Page text
::::::::::

Date of Event: April 13, 2009 (date of earliest event reported)
JUNIPER GROUP, INC,
(Exact name of registrant as specified in its charter)
Nevada
(State or other jurisdiction of incorporation or organization)
0-19170
(Commission File Number)
11-2866771
(IRS Employer Identification Number)
20283 State Road 7, Suite 400, Boca Raton, Florida 33498
(Address of principal executive offices)
(561) 807-8990
(Registrant's telephone number, including area code)
- 1 -
ITEM 4.01
Changes in Registrant’s Certifying Accountant
On April 8, 2009, Morgenstern, Svoboda & Baer, CPA’s (the “Former Accountant”) resigned as the independent registered public accounting firm for Juniper Group, Inc. (the “Company”).
The reports of the Former Accountant on the financial statements of the Company for each of the two most recent fiscal years, did not contain an adverse opinion or disclaimer of opinion and was not qualified or modified as to uncertainty, audit scope or accounting principles for the two most recent fiscal years and the three subsequent interim periods of 2008, except that the Former Accountant’s opinion in its report on the Company’s financial statements expressed substantial doubt with respect to the Company’s ability to continue as a going concern for the last two fiscal years.
During the Company’s two recent fiscal years and the subsequent interim periods through the date of resignation, there were no reportable events as the term described in Item 304(a)(1)(iv) of Regulation S-B except for the following:
During the Company’s two most recent fiscal years and the subsequent interim periods through the date of resignation, there were no disagreements with the Former Accountant on any matters of accounting principles or practices, financial statement disclosure or auditing scope or procedure, which, if not resolved to the satisfaction of the Former Accountant, would have caused it to make reference to the subject matter of the disagreement in connection with its reports on the financial statements for those periods.
The Company has requested that the Former Accountant furnish it with a letter addressed to the Securities and Exchange Commission stating whether it agrees with the above statements. The requested letter is attached as Exhibit 16.1 to this Current Report on Form 8-K.
On April 10, 2009, Liebman, Goldberg & Hymowitz, LLP (the “New Accountant”) of 595 Stewart Avenue, Suite 420, Garden City, New York 11530 was retained as the independent registered public accounting firm for the Company.
In making the selection of the New Accountant, the Company’s management and board of directors reviewed auditor independence issues and the absence of any pre-existing business or commercial relationship with the New Accountant and concluded that there are no such relationships that would impair the independence of the New Accountant. The board and management of the Company concluded that the geographical proximity would benefit the Company in working with the New Accountant and promote the timely completion of work requested from the New Accountant.
During the two fiscal years ended December 31, 2006 and December 31, 2007 and through April 9, 2009, the Company did not consult with Liebman, Goldberg & Hymowitz, LLP regarding any of the matters or events set forth in Item 304(a)(2)(i) and (ii) or Regulation S-B.
ITEM 7.

::::::::::

Written request A
Transcribe the entries word for word, from their start up to and including the line that contains "var sketch = newSketch(context, id". Omit the pictures.

[Stored entries]

::::::::::

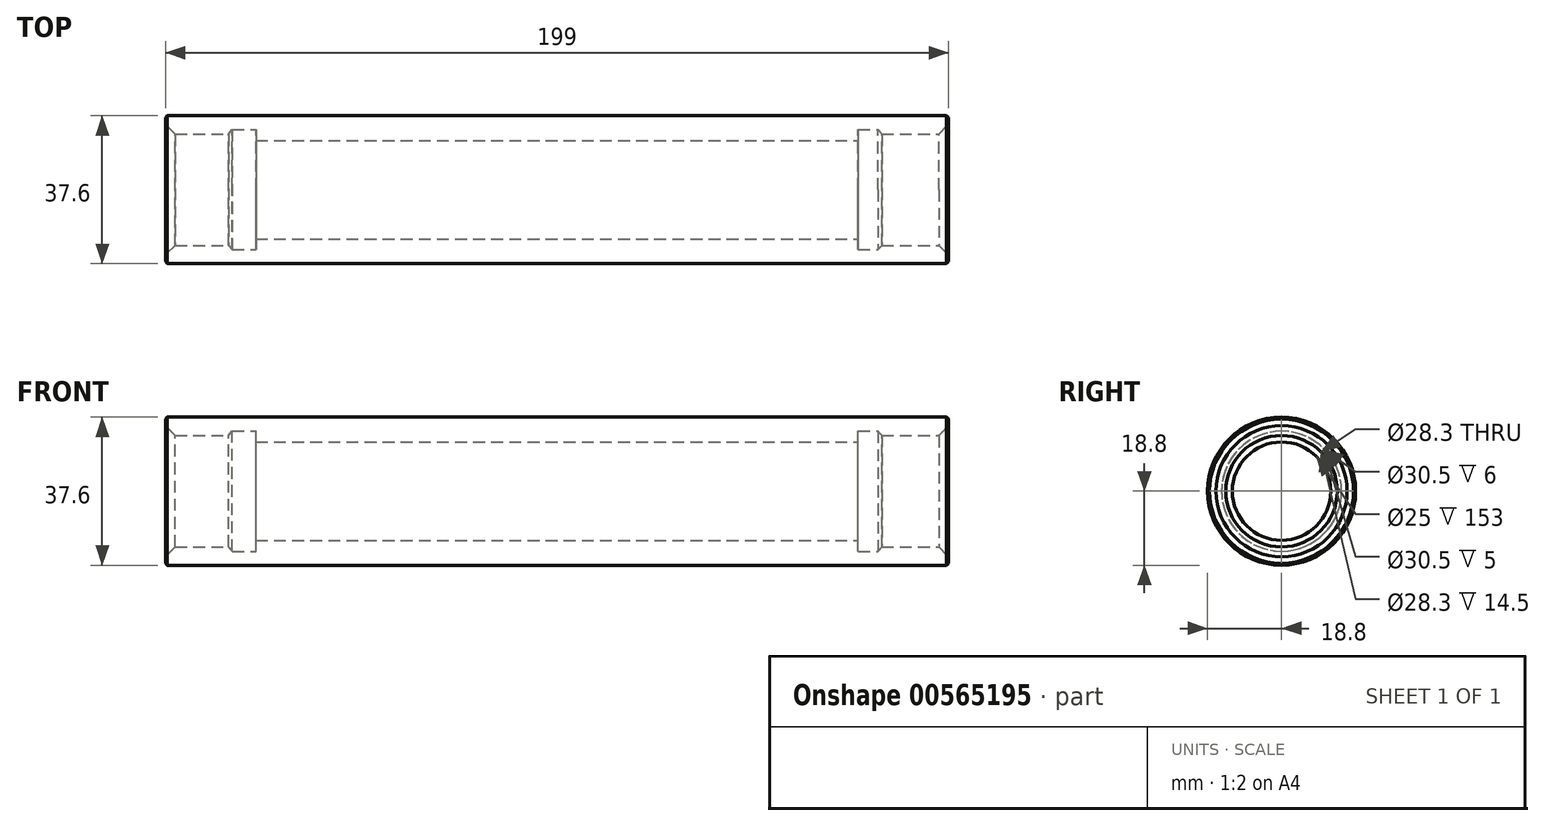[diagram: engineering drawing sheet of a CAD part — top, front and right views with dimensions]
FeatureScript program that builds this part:
annotation { "Feature Type Name" : "Feature", "Feature Type Description" : "" }
export const myFeature = defineFeature(function(context is Context, id is Id, definition is map)
    precondition{}
    {
        {
            var Q0;
            Q0=qCreatedBy(makeId("Front.planeOp"),FACE);
            var sketch = newSketch(context, id + "F0", { "sketchPlane" : qUnion([Q0])});
            skLineSegment(sketch, "E0", {"start": v(0, 0) * mm, "end": v(0, 18.8) * mm});
            skLineSegment(sketch, "E1", {"start": v(0, 18.8) * mm, "end": v(199, 18.8) * mm});
            skLineSegment(sketch, "E2", {"start": v(199, 18.8) * mm, "end": v(199, 0) * mm});
            skLineSegment(sketch, "E3", {"start": v(199, 0) * mm, "end": v(0, 0) * mm, "construction": true});
            skLineSegment(sketch, "E4", {"start": v(0, 14.15) * mm, "end": v(17, 14.15) * mm});
            skLineSegment(sketch, "E5", {"start": v(17, 14.15) * mm, "end": v(17, 15.25) * mm});
            skLineSegment(sketch, "E6", {"start": v(17, 15.25) * mm, "end": v(23, 15.25) * mm});
            skLineSegment(sketch, "E7", {"start": v(23, 15.25) * mm, "end": v(23, 12.5) * mm});
            skLineSegment(sketch, "E8", {"start": v(23, 12.5) * mm, "end": v(176, 12.5) * mm});
            skLineSegment(sketch, "E9", {"start": v(176, 12.5) * mm, "end": v(176, 15.25) * mm});
            skLineSegment(sketch, "E10", {"start": v(176, 15.25) * mm, "end": v(182, 15.25) * mm});
            skLineSegment(sketch, "E11", {"start": v(182, 15.25) * mm, "end": v(182, 14.15) * mm});
            skLineSegment(sketch, "E12", {"start": v(182, 14.15) * mm, "end": v(199, 14.15) * mm});
            skLineSegment(sketch, "E13", {"start": v(99.5, 18.8) * mm, "end": v(99.5, 12.5) * mm});
            skSolve(sketch);
        }
        {
            var Q0;
            {var subQ0=sQuery(id+"F0.wireOp",EDGE,"E1");Q0=makeQuery(id+"F0.imprint","IMPRINT",FACE,{"disambiguationData":[TD([[makeQuery(id+"F0.imprint","IMPRINT",EDGE,{"derivedFrom":subQ0}),-1.0]])]});}
            var Q1;
            Q1=sQuery(id+"F0.wireOp",EDGE,"E3");
            revolve(context, id + "F1", {"entities" : qUnion([Q0]), "axis" : qUnion([Q1]), "revolveType" : RevolveType.FULL, "surfaceOperationType" : NewSurfaceOperationType.NEW});
        }
        {
            var Q0;
            Q0=makeQuery(id+"F1.opRevolve","SWEPT_EDGE",EDGE,{"disambiguationData":[OSD([sQuery(id+"F0.wireOp",EDGE,"E1"),sQuery(id+"F0.wireOp",EDGE,"E2")])]});
            var Q1;
            Q1=makeQuery(id+"F1.opRevolve","SWEPT_EDGE",EDGE,{"disambiguationData":[OSD([sQuery(id+"F0.wireOp",EDGE,"E0"),sQuery(id+"F0.wireOp",EDGE,"E1")])]});
            chamfer(context, id + "F2", {"entities" : qUnion([Q0, Q1]), "width" : 0.5 * mm, "tangentPropagation" : true});
        }
        {
            var Q0;
            Q0=makeQuery(id+"F1.opRevolve","SWEPT_EDGE",EDGE,{"disambiguationData":[OSD([sQuery(id+"F0.wireOp",EDGE,"E0"),sQuery(id+"F0.wireOp",EDGE,"E4")])]});
            chamfer(context, id + "F3", {"entities" : qUnion([Q0]), "width" : 2.5 * mm, "tangentPropagation" : true});
        }
        {
            var Q0;
            Q0=makeQuery(id+"F1.opRevolve","SWEPT_EDGE",EDGE,{"disambiguationData":[OSD([sQuery(id+"F0.wireOp",EDGE,"E2"),sQuery(id+"F0.wireOp",EDGE,"E12")])]});
            chamfer(context, id + "F4", {"entities" : qUnion([Q0]), "width" : 2.5 * mm, "tangentPropagation" : true});
        }
        {
            var Q0;
            Q0=makeQuery(id+"F1.opRevolve","SWEPT_EDGE",EDGE,{"disambiguationData":[OSD([sQuery(id+"F0.wireOp",EDGE,"E4"),sQuery(id+"F0.wireOp",EDGE,"E5")])]});
            chamfer(context, id + "F5", {"entities" : qUnion([Q0]), "chamferType" : ChamferType.TWO_OFFSETS, "width1" : 1 * mm, "oppositeDirection" : false, "width2" : 1.1 * mm, "tangentPropagation" : true});
        }
        {
            var Q0;
            Q0=makeQuery(id+"F1.opRevolve","SWEPT_EDGE",EDGE,{"disambiguationData":[OSD([sQuery(id+"F0.wireOp",EDGE,"E10"),sQuery(id+"F0.wireOp",EDGE,"E11")])]});
            chamfer(context, id + "F6", {"entities" : qUnion([Q0]), "chamferType" : ChamferType.TWO_OFFSETS, "width1" : 1 * mm, "oppositeDirection" : false, "width2" : 1.06 * mm, "tangentPropagation" : true});
        }
    });
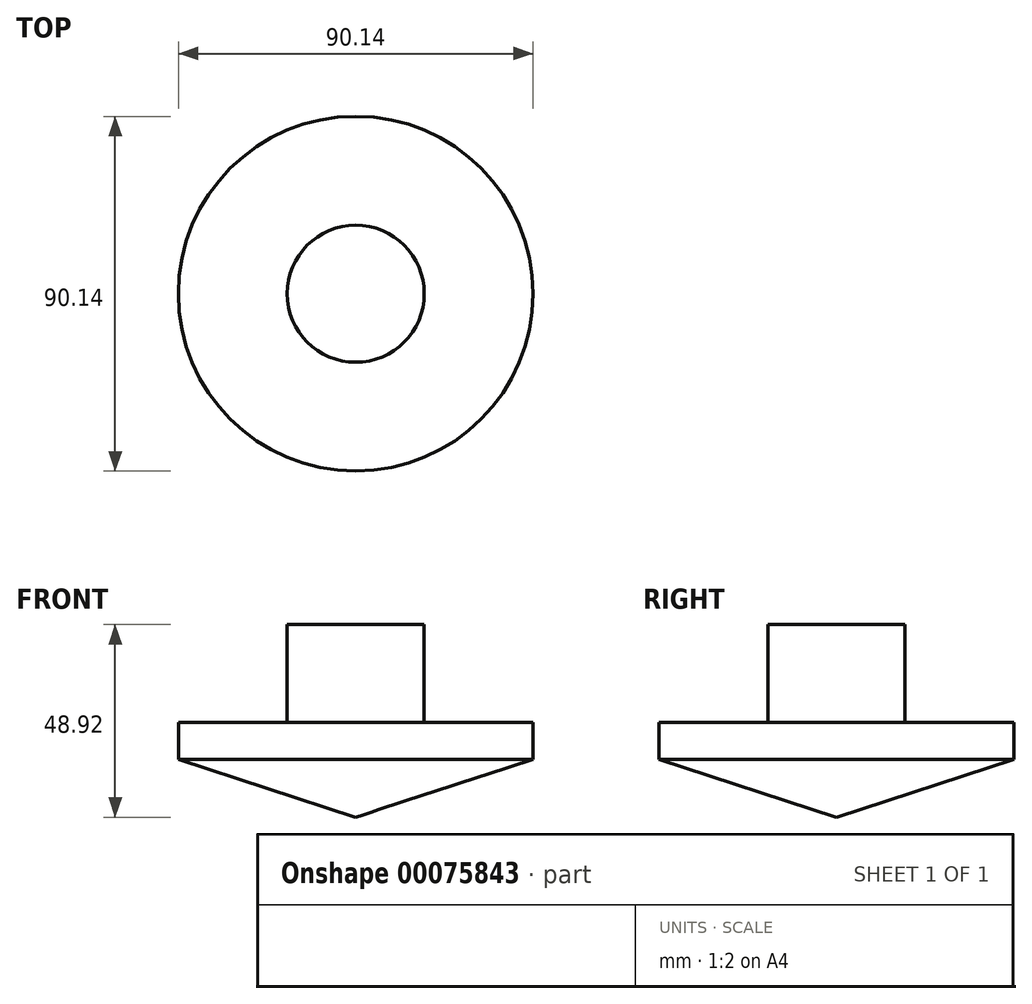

::::::::::

Written request B
In the filing on the change of accountant, on what date was Liebman, Goldberg & Hymowitz, LLP retained as the Company's independent registered public accounting firm?

Expected output A
[diagram: engineering drawing sheet of a CAD part — top, front and right views with dimensions]
FeatureScript program that builds this part:
annotation { "Feature Type Name" : "Feature", "Feature Type Description" : "" }
export const myFeature = defineFeature(function(context is Context, id is Id, definition is map)
    precondition{}
    {
        {
            var Q0;
            Q0=qCreatedBy(makeId("Front.planeOp"),FACE);
            var sketch = newSketch(context, id + "F0", { "sketchPlane" : qUnion([Q0])});

Expected output B
April 10, 2009.